The only non-fortified plant sources of vitamin D that you can find in the produce aisle are mushrooms. Similar to humans, mushrooms produce vitamin D when exposed to sunlight, but it is a different form of vitamin D: vitamin D2, rather than vitamin D3. Some experts believe that vitamin D2 may not raise blood levels of vitamin D as much as vitamin D3. However, mushrooms are worth adding to your diet for many other reasons: they are low in calories and rich in fiber and B vitamins. Add grated mushrooms to kofta or meat sauceOr toss some portobello slices on the grill for your next cookout.
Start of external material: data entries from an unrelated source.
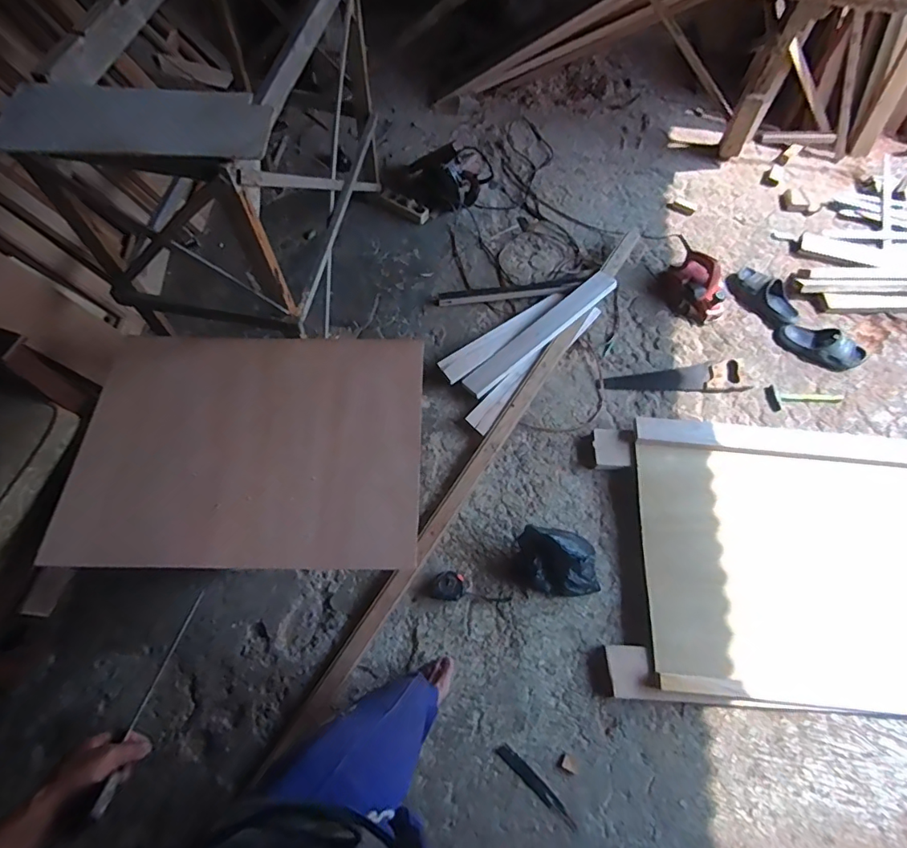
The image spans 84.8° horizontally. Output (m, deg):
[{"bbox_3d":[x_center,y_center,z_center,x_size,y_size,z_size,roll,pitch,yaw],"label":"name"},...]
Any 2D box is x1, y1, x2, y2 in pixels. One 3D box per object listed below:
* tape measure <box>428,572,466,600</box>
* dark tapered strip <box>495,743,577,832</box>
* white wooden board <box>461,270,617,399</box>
[{"bbox_3d":[-0.017,0.437,1.342,0.093,0.031,0.071,5,64,-1],"label":"tape measure"},{"bbox_3d":[0.196,0.847,1.166,0.229,0.008,0.032,41,69,15],"label":"dark tapered strip"},{"bbox_3d":[0.297,-0.311,1.665,0.657,0.020,0.101,-40,66,-14],"label":"white wooden board"}]

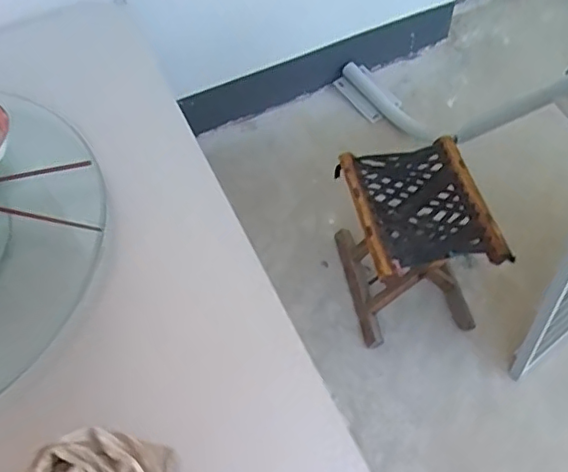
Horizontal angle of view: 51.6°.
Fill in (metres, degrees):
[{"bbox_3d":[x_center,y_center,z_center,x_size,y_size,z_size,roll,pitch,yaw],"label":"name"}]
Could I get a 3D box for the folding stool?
[{"bbox_3d":[0.271,0.031,1.277,0.260,0.308,0.338,-11,54,-6],"label":"folding stool"}]

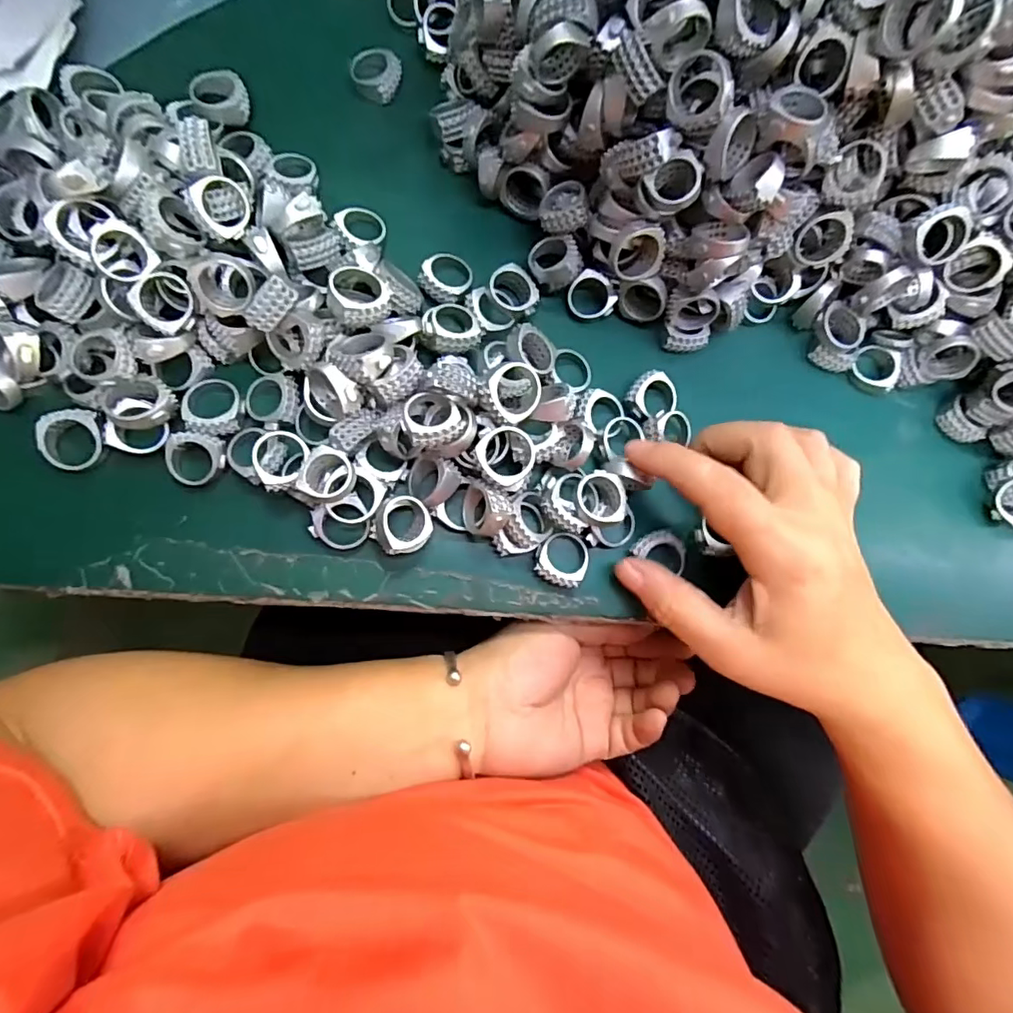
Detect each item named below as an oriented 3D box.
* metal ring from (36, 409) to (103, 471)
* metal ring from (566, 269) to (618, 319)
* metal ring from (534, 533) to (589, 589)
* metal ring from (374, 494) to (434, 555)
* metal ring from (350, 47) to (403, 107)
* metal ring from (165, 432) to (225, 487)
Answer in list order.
[{"bbox_3d":[-0.177,-0.028,0.225,0.024,0.007,0.025,0,88,-7],"label":"metal ring"},{"bbox_3d":[0.041,-0.101,0.265,0.023,0.008,0.021,0,88,-7],"label":"metal ring"},{"bbox_3d":[0.025,0.024,0.247,0.023,0.010,0.023,0,88,-7],"label":"metal ring"},{"bbox_3d":[-0.044,0.009,0.231,0.024,0.008,0.025,8,75,-32],"label":"metal ring"},{"bbox_3d":[-0.063,-0.209,0.265,0.022,0.009,0.023,0,88,-7],"label":"metal ring"},{"bbox_3d":[-0.131,-0.020,0.230,0.023,0.006,0.022,0,88,-7],"label":"metal ring"}]

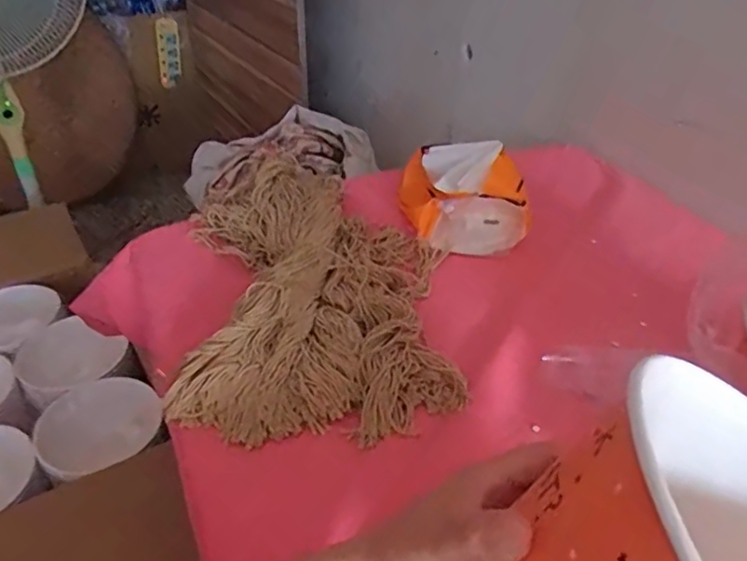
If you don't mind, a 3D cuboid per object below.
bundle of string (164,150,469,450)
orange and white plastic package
[{"bbox_3d":[-0.055,-0.007,0.548,0.227,0.053,0.337,-5,39,-5],"label":"bundle of string"},{"bbox_3d":[0.094,-0.097,0.640,0.115,0.074,0.139,-5,39,-5],"label":"orange and white plastic package"}]

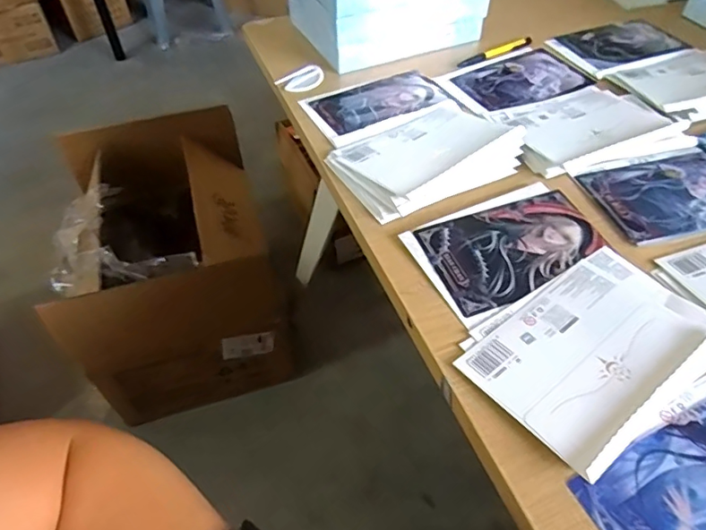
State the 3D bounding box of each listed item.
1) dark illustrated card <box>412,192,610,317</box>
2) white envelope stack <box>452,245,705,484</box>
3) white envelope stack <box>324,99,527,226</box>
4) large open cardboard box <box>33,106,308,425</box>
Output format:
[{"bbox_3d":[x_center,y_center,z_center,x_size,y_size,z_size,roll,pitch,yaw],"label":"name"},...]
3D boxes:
[{"bbox_3d":[0.158,-0.017,0.499,0.169,0.004,0.106,-17,53,-14],"label":"dark illustrated card"},{"bbox_3d":[0.196,0.063,0.418,0.198,0.022,0.134,-29,54,-22],"label":"white envelope stack"},{"bbox_3d":[0.078,-0.130,0.583,0.193,0.037,0.143,-23,52,-18],"label":"white envelope stack"},{"bbox_3d":[-0.383,0.003,1.156,0.396,0.442,0.505,-14,51,-10],"label":"large open cardboard box"}]

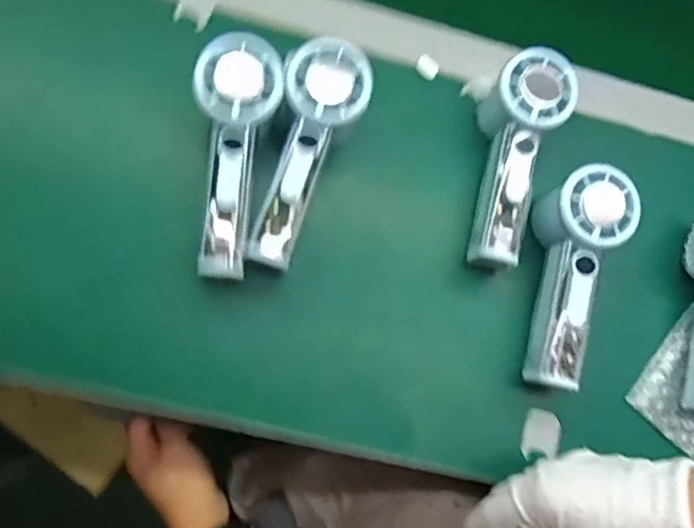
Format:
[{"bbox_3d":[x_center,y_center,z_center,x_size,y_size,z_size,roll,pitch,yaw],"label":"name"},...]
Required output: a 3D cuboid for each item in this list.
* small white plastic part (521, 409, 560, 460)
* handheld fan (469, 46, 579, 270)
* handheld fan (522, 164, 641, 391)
[{"bbox_3d":[0.140,0.122,0.450,0.027,0.007,0.033,5,74,0],"label":"small white plastic part"},{"bbox_3d":[0.124,-0.075,0.466,0.056,0.049,0.158,14,88,3],"label":"handheld fan"},{"bbox_3d":[0.160,0.009,0.451,0.058,0.043,0.153,14,88,3],"label":"handheld fan"}]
Not all types of tofu are fortified, but those offer about 100 international units (2.5 micrograms) per 3.5 ounce serving. Tofu is a protein-packed food rich in many nutrients, including calcium, iron, vitamin B12 as well as vitamin D. It is also a versatile item that can be grilledAnd the Brushed with BBQ sauce and fried until crispyAnd the Add to soupeven crowded.
Beef liver provides large amounts of essential protein Amino acidsVitamin A and iron. While it is high in cholesterol, enjoying it adds moderate variety to your diet. A 3.5 ounce serving of cooked beef liver contains about 42 IU of Vitamin D.
Bloxom Photography / Getty Images
One strategy to improve vitamin D status in the general population was to fortify commonly consumed foods such as cereals, oatmeal, and dairy products. Some orange juice fortified with vitamin D is also sold.
Not a fan of any of these foods? Don’t forget that you can also get vitamin D by getting some sunlight. Set the alarm to suck 10 to 15 minutes from the sun Every day at noon, without using sunscreen, for maximum absorption.